[Saved data entries]
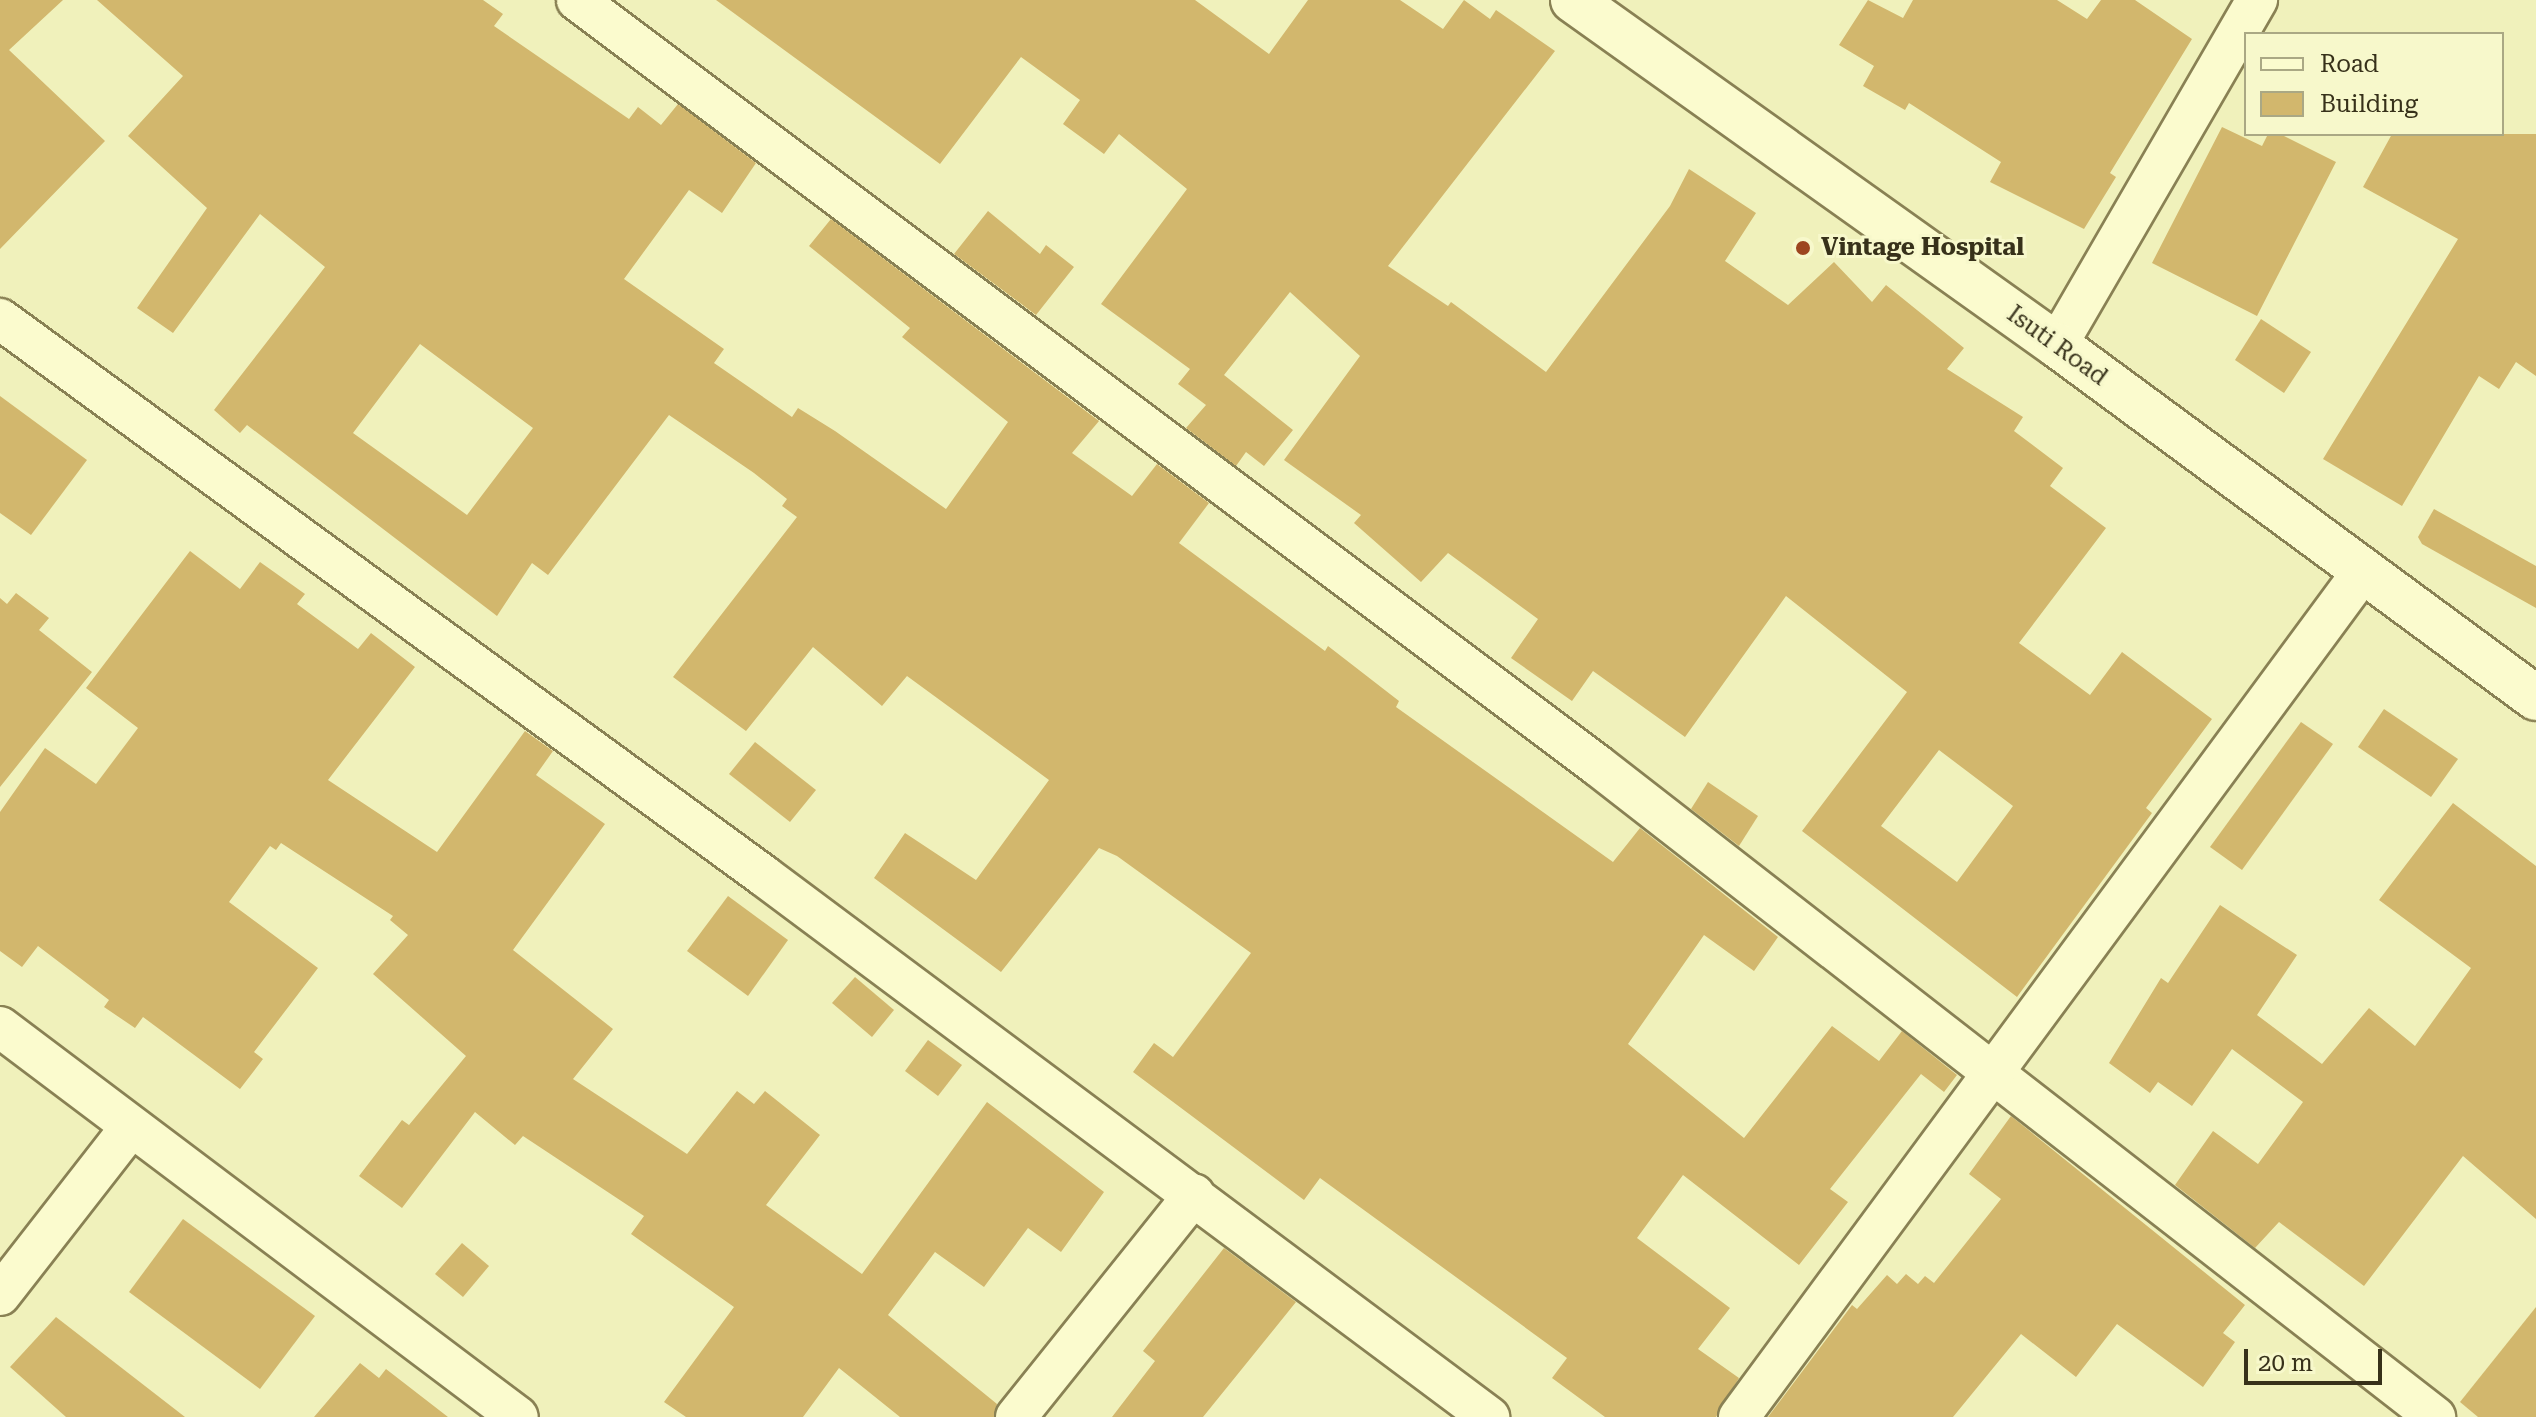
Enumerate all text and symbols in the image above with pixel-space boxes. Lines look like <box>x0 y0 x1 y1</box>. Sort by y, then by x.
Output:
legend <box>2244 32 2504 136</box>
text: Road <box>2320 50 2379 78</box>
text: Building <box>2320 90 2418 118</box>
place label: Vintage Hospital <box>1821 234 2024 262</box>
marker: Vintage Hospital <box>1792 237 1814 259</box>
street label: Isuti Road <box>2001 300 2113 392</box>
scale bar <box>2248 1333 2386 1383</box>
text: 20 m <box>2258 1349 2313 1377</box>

Your task:
Whenever images occur above, omit them and retype each line exactly as it stands.

Result of the task:
Enumerate all text and symbols in the image above with pixel-space boxes. Lines look like <box>x0 y0 x1 y1</box>. Sort by y, then by x.
Output:
legend <box>2244 32 2504 136</box>
text: Road <box>2320 50 2379 78</box>
text: Building <box>2320 90 2418 118</box>
place label: Vintage Hospital <box>1821 234 2024 262</box>
marker: Vintage Hospital <box>1792 237 1814 259</box>
street label: Isuti Road <box>2001 300 2113 392</box>
scale bar <box>2248 1333 2386 1383</box>
text: 20 m <box>2258 1349 2313 1377</box>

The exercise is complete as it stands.